Segment Start: DATASET EXTRACT
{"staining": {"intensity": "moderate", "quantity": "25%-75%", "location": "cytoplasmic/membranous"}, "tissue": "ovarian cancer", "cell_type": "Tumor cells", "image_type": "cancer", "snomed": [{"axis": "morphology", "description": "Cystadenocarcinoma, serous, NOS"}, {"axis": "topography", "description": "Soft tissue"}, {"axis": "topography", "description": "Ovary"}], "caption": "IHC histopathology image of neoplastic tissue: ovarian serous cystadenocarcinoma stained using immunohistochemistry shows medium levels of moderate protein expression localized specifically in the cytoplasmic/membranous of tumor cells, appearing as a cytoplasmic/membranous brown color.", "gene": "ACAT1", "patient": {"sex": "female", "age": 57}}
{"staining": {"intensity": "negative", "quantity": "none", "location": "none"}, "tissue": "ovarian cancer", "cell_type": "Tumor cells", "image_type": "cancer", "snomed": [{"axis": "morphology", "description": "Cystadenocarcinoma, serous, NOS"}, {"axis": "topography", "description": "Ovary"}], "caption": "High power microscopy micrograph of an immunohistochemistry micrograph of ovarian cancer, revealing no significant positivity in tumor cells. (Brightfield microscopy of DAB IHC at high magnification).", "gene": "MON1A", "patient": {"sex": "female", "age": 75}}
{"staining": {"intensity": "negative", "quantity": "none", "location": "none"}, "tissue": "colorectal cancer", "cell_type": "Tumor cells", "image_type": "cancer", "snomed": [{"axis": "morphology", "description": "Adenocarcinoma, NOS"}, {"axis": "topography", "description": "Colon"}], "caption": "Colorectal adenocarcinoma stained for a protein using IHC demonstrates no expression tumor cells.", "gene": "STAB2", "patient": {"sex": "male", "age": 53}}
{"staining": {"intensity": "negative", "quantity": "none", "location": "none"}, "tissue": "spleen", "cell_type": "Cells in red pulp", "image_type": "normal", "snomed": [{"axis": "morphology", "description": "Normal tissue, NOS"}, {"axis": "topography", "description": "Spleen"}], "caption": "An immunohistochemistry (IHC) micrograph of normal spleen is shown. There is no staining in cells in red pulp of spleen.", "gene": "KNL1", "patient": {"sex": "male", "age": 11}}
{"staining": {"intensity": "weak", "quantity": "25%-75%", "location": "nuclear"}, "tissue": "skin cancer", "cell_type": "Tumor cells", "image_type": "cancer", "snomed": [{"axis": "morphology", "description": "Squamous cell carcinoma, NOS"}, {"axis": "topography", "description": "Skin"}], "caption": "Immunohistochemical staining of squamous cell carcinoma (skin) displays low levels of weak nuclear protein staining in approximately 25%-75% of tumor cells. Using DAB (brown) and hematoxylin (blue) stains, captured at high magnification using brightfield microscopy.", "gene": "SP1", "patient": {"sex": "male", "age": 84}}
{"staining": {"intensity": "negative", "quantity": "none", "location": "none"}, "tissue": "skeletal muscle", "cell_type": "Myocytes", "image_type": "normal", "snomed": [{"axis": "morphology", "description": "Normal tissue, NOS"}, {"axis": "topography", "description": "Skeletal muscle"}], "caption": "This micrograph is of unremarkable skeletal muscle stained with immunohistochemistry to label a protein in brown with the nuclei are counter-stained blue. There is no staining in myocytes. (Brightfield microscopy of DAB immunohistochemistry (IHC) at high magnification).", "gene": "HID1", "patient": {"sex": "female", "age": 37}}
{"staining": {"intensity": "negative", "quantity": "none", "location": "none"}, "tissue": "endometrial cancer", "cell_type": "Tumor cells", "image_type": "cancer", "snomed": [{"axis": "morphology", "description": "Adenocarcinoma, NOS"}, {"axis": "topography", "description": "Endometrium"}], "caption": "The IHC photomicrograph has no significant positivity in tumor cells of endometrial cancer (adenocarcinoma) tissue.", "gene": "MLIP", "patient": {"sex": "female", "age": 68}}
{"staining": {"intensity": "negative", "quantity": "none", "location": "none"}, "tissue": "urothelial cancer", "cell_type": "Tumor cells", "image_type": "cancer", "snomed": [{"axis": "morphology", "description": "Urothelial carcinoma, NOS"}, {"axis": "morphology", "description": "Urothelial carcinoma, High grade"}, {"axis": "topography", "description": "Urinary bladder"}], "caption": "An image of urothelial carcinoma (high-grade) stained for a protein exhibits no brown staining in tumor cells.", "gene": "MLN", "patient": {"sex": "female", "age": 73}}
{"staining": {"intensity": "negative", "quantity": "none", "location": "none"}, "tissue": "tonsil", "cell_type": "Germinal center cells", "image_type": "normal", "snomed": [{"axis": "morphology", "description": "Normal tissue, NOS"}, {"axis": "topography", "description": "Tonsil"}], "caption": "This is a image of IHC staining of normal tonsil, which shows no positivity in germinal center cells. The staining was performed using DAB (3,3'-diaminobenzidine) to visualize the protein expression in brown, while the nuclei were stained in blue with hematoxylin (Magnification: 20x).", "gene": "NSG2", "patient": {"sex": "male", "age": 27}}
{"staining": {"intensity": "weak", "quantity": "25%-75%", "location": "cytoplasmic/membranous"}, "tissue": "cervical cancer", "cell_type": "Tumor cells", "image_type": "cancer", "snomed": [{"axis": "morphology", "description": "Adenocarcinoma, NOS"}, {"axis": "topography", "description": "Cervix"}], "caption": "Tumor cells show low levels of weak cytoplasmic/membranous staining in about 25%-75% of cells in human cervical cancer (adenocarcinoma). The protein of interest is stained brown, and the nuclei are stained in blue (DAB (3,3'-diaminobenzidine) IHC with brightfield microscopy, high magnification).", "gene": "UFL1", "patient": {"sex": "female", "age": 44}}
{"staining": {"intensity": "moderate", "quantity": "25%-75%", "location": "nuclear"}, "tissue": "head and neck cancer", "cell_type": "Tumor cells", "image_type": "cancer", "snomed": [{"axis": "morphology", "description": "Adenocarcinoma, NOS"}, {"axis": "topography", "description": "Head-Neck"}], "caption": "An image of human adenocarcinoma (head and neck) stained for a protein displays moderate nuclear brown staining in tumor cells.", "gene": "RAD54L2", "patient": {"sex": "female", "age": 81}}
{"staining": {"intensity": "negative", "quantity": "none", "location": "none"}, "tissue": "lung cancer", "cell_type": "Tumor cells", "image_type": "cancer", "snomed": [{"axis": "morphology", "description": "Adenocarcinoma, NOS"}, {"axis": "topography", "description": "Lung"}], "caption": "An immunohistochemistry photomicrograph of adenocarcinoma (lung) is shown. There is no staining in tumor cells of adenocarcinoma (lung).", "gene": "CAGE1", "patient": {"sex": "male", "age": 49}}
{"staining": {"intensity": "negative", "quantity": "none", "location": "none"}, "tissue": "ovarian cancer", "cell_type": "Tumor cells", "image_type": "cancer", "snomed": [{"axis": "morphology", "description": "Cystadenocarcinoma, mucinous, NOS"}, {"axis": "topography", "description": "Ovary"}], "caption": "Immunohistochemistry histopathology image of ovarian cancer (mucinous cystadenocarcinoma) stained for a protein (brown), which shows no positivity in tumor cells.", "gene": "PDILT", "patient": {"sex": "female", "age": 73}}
Segment End: DATASET EXTRACT
[TASK PROMPT] Copy the records above, keeping every word the same.

[RESULT OF THIS EXERCISE]
{"staining": {"intensity": "moderate", "quantity": "25%-75%", "location": "cytoplasmic/membranous"}, "tissue": "ovarian cancer", "cell_type": "Tumor cells", "image_type": "cancer", "snomed": [{"axis": "morphology", "description": "Cystadenocarcinoma, serous, NOS"}, {"axis": "topography", "description": "Soft tissue"}, {"axis": "topography", "description": "Ovary"}], "caption": "IHC histopathology image of neoplastic tissue: ovarian serous cystadenocarcinoma stained using immunohistochemistry shows medium levels of moderate protein expression localized specifically in the cytoplasmic/membranous of tumor cells, appearing as a cytoplasmic/membranous brown color.", "gene": "ACAT1", "patient": {"sex": "female", "age": 57}}
{"staining": {"intensity": "negative", "quantity": "none", "location": "none"}, "tissue": "ovarian cancer", "cell_type": "Tumor cells", "image_type": "cancer", "snomed": [{"axis": "morphology", "description": "Cystadenocarcinoma, serous, NOS"}, {"axis": "topography", "description": "Ovary"}], "caption": "High power microscopy micrograph of an immunohistochemistry micrograph of ovarian cancer, revealing no significant positivity in tumor cells. (Brightfield microscopy of DAB IHC at high magnification).", "gene": "MON1A", "patient": {"sex": "female", "age": 75}}
{"staining": {"intensity": "negative", "quantity": "none", "location": "none"}, "tissue": "colorectal cancer", "cell_type": "Tumor cells", "image_type": "cancer", "snomed": [{"axis": "morphology", "description": "Adenocarcinoma, NOS"}, {"axis": "topography", "description": "Colon"}], "caption": "Colorectal adenocarcinoma stained for a protein using IHC demonstrates no expression tumor cells.", "gene": "STAB2", "patient": {"sex": "male", "age": 53}}
{"staining": {"intensity": "negative", "quantity": "none", "location": "none"}, "tissue": "spleen", "cell_type": "Cells in red pulp", "image_type": "normal", "snomed": [{"axis": "morphology", "description": "Normal tissue, NOS"}, {"axis": "topography", "description": "Spleen"}], "caption": "An immunohistochemistry (IHC) micrograph of normal spleen is shown. There is no staining in cells in red pulp of spleen.", "gene": "KNL1", "patient": {"sex": "male", "age": 11}}
{"staining": {"intensity": "weak", "quantity": "25%-75%", "location": "nuclear"}, "tissue": "skin cancer", "cell_type": "Tumor cells", "image_type": "cancer", "snomed": [{"axis": "morphology", "description": "Squamous cell carcinoma, NOS"}, {"axis": "topography", "description": "Skin"}], "caption": "Immunohistochemical staining of squamous cell carcinoma (skin) displays low levels of weak nuclear protein staining in approximately 25%-75% of tumor cells. Using DAB (brown) and hematoxylin (blue) stains, captured at high magnification using brightfield microscopy.", "gene": "SP1", "patient": {"sex": "male", "age": 84}}
{"staining": {"intensity": "negative", "quantity": "none", "location": "none"}, "tissue": "skeletal muscle", "cell_type": "Myocytes", "image_type": "normal", "snomed": [{"axis": "morphology", "description": "Normal tissue, NOS"}, {"axis": "topography", "description": "Skeletal muscle"}], "caption": "This micrograph is of unremarkable skeletal muscle stained with immunohistochemistry to label a protein in brown with the nuclei are counter-stained blue. There is no staining in myocytes. (Brightfield microscopy of DAB immunohistochemistry (IHC) at high magnification).", "gene": "HID1", "patient": {"sex": "female", "age": 37}}
{"staining": {"intensity": "negative", "quantity": "none", "location": "none"}, "tissue": "endometrial cancer", "cell_type": "Tumor cells", "image_type": "cancer", "snomed": [{"axis": "morphology", "description": "Adenocarcinoma, NOS"}, {"axis": "topography", "description": "Endometrium"}], "caption": "The IHC photomicrograph has no significant positivity in tumor cells of endometrial cancer (adenocarcinoma) tissue.", "gene": "MLIP", "patient": {"sex": "female", "age": 68}}
{"staining": {"intensity": "negative", "quantity": "none", "location": "none"}, "tissue": "urothelial cancer", "cell_type": "Tumor cells", "image_type": "cancer", "snomed": [{"axis": "morphology", "description": "Urothelial carcinoma, NOS"}, {"axis": "morphology", "description": "Urothelial carcinoma, High grade"}, {"axis": "topography", "description": "Urinary bladder"}], "caption": "An image of urothelial carcinoma (high-grade) stained for a protein exhibits no brown staining in tumor cells.", "gene": "MLN", "patient": {"sex": "female", "age": 73}}
{"staining": {"intensity": "negative", "quantity": "none", "location": "none"}, "tissue": "tonsil", "cell_type": "Germinal center cells", "image_type": "normal", "snomed": [{"axis": "morphology", "description": "Normal tissue, NOS"}, {"axis": "topography", "description": "Tonsil"}], "caption": "This is a image of IHC staining of normal tonsil, which shows no positivity in germinal center cells. The staining was performed using DAB (3,3'-diaminobenzidine) to visualize the protein expression in brown, while the nuclei were stained in blue with hematoxylin (Magnification: 20x).", "gene": "NSG2", "patient": {"sex": "male", "age": 27}}
{"staining": {"intensity": "weak", "quantity": "25%-75%", "location": "cytoplasmic/membranous"}, "tissue": "cervical cancer", "cell_type": "Tumor cells", "image_type": "cancer", "snomed": [{"axis": "morphology", "description": "Adenocarcinoma, NOS"}, {"axis": "topography", "description": "Cervix"}], "caption": "Tumor cells show low levels of weak cytoplasmic/membranous staining in about 25%-75% of cells in human cervical cancer (adenocarcinoma). The protein of interest is stained brown, and the nuclei are stained in blue (DAB (3,3'-diaminobenzidine) IHC with brightfield microscopy, high magnification).", "gene": "UFL1", "patient": {"sex": "female", "age": 44}}
{"staining": {"intensity": "moderate", "quantity": "25%-75%", "location": "nuclear"}, "tissue": "head and neck cancer", "cell_type": "Tumor cells", "image_type": "cancer", "snomed": [{"axis": "morphology", "description": "Adenocarcinoma, NOS"}, {"axis": "topography", "description": "Head-Neck"}], "caption": "An image of human adenocarcinoma (head and neck) stained for a protein displays moderate nuclear brown staining in tumor cells.", "gene": "RAD54L2", "patient": {"sex": "female", "age": 81}}
{"staining": {"intensity": "negative", "quantity": "none", "location": "none"}, "tissue": "lung cancer", "cell_type": "Tumor cells", "image_type": "cancer", "snomed": [{"axis": "morphology", "description": "Adenocarcinoma, NOS"}, {"axis": "topography", "description": "Lung"}], "caption": "An immunohistochemistry photomicrograph of adenocarcinoma (lung) is shown. There is no staining in tumor cells of adenocarcinoma (lung).", "gene": "CAGE1", "patient": {"sex": "male", "age": 49}}
{"staining": {"intensity": "negative", "quantity": "none", "location": "none"}, "tissue": "ovarian cancer", "cell_type": "Tumor cells", "image_type": "cancer", "snomed": [{"axis": "morphology", "description": "Cystadenocarcinoma, mucinous, NOS"}, {"axis": "topography", "description": "Ovary"}], "caption": "Immunohistochemistry histopathology image of ovarian cancer (mucinous cystadenocarcinoma) stained for a protein (brown), which shows no positivity in tumor cells.", "gene": "PDILT", "patient": {"sex": "female", "age": 73}}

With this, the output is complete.